Traceback (most recent call last):
  File "/home/torbox/torbox/bridges_get.py", line 47, in <module>
    from mechanize import Browser
ModuleNotFoundError: No module named 'mechanize'

This issue exists before and after applying the patch. Currently, we are not sure if this is something specific to our test system or if others can reproduce that error. Reinstalling the mechanize module didn't fix it.

Answer 2 · 2022-08-29T00:20:34.000Z

Thank you, lockcda, for that patch. However, we found on our test system another issue with the script, producing the following error:
Traceback (most recent call last):
  File "/home/torbox/torbox/bridges_get.py", line 47, in <module>
    from mechanize import Browser
ModuleNotFoundError: No module named 'mechanize' 
This issue exists before and after applying the patch. Currently, we are not sure if this is something specific to our test system or if others can reproduce that error. Reinstalling the mechanize module didn't fix it.

I can't reproduce that in my system so (if you're also using the master branch) it seems to a be system specific problem. Did you update your system recently?

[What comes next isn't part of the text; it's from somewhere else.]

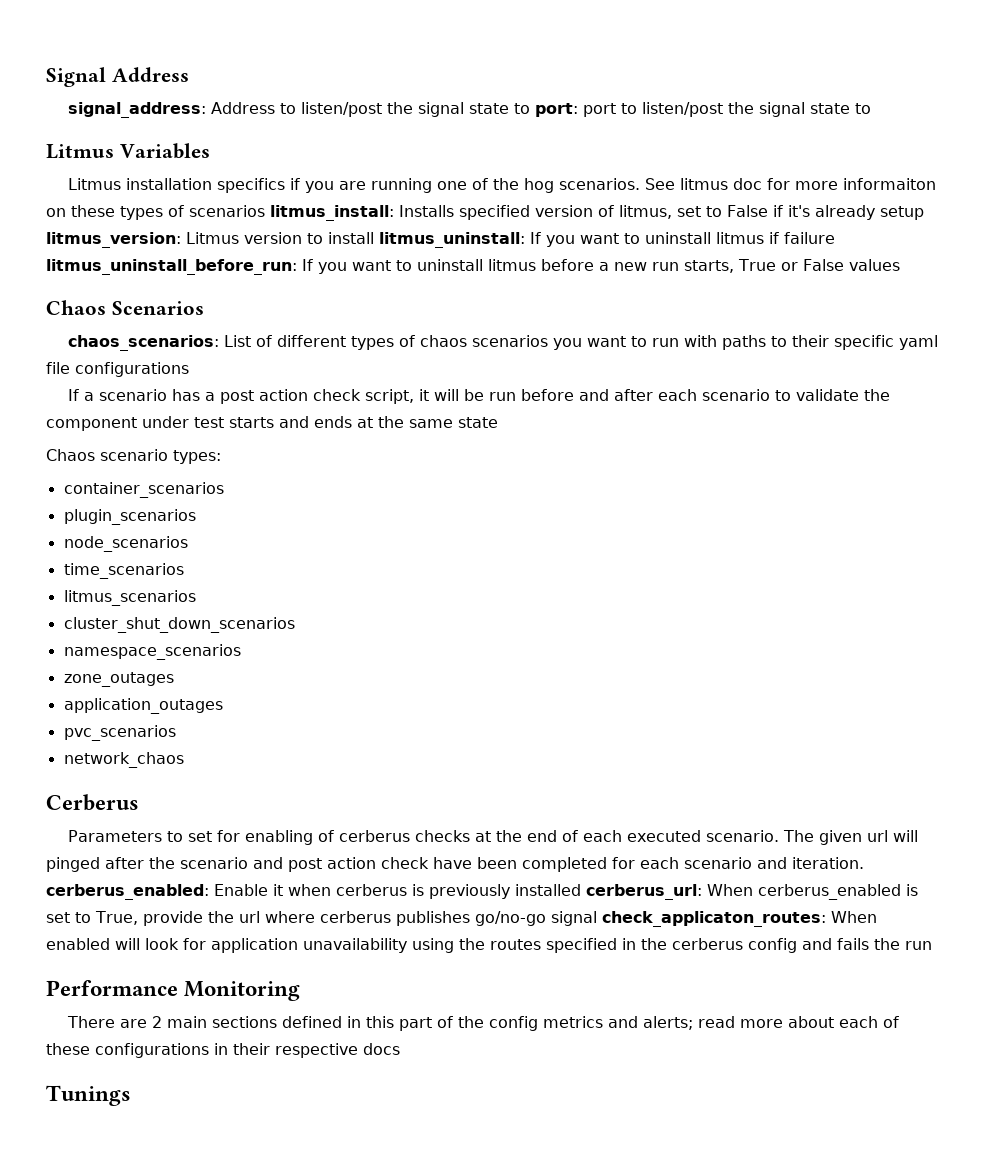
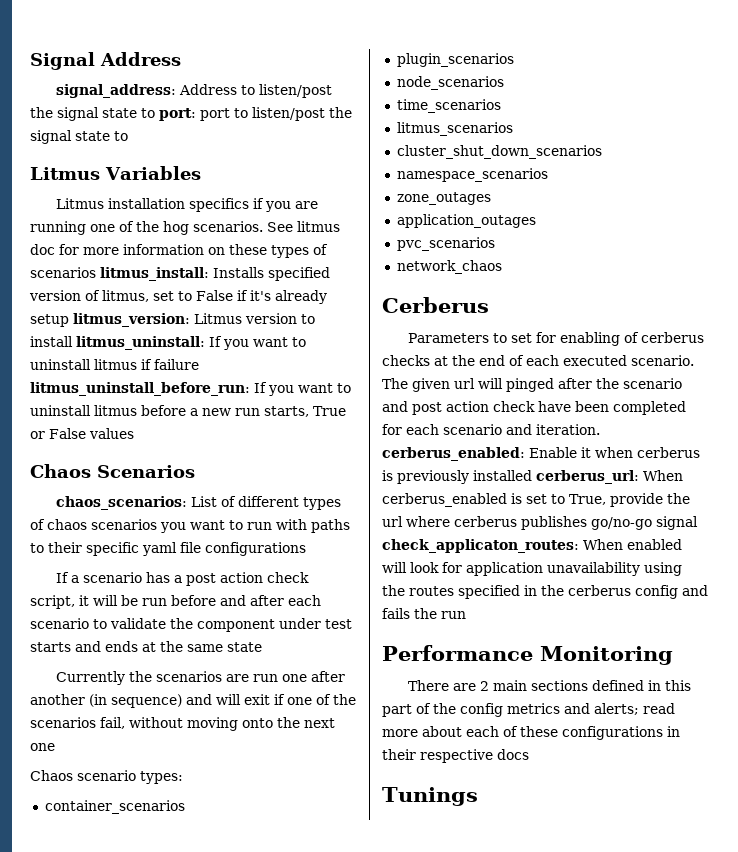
[843,178,937,190] informaiton -> [123,244,204,255] information
(498, 422) none -> [56,671,346,685] [30,694,356,708] [30,717,335,731] [30,743,55,751] // Currently the scenarios are run one after another (in sequence) and will exit if one of the scenarios fail, without moving onto the next one

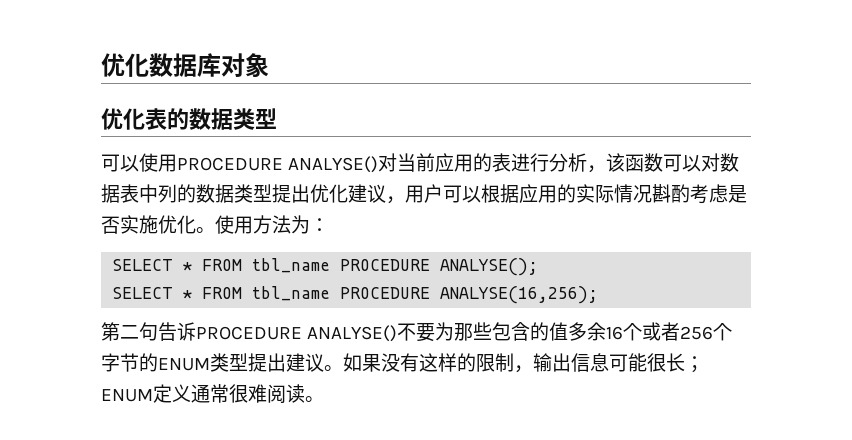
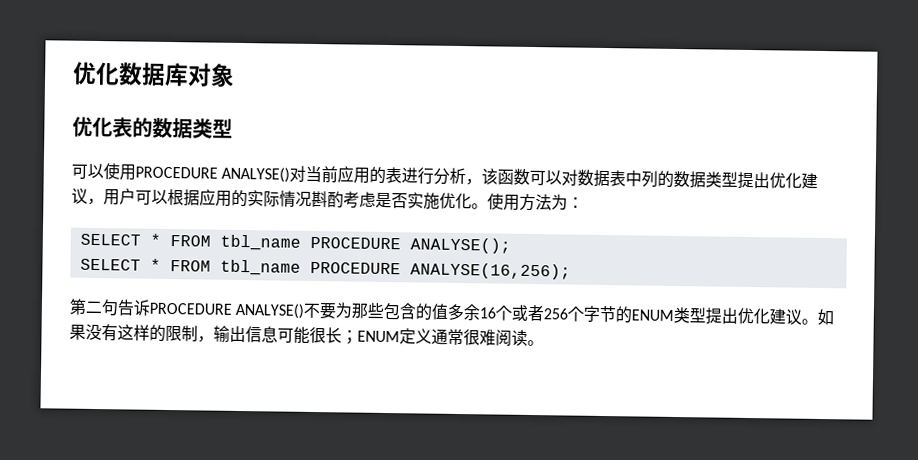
(286, 362) none -> [737,307,771,325] 优化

Answer 3 · 2022-08-30T20:20:13.000Z

I found the bug. It seems that version 0.4.8 of mechanize will not be correctly installed. Even several tries to install it failed.
We will switch back to 0.4.7 and add your patch, which works great. Thanks for helping!

Answer 4 · 2022-08-30T20:34:23.000Z

Good to know, thank you. Maybe it would be better to use the following regular expression:

     q = re.findall(r'<div[^>]+id="bridgelines"[^>]*>(.*?)</div>',
                     html,
                     re.DOTALL)

Note I replaced a * by a +, because after <div there will always be (at least) a space.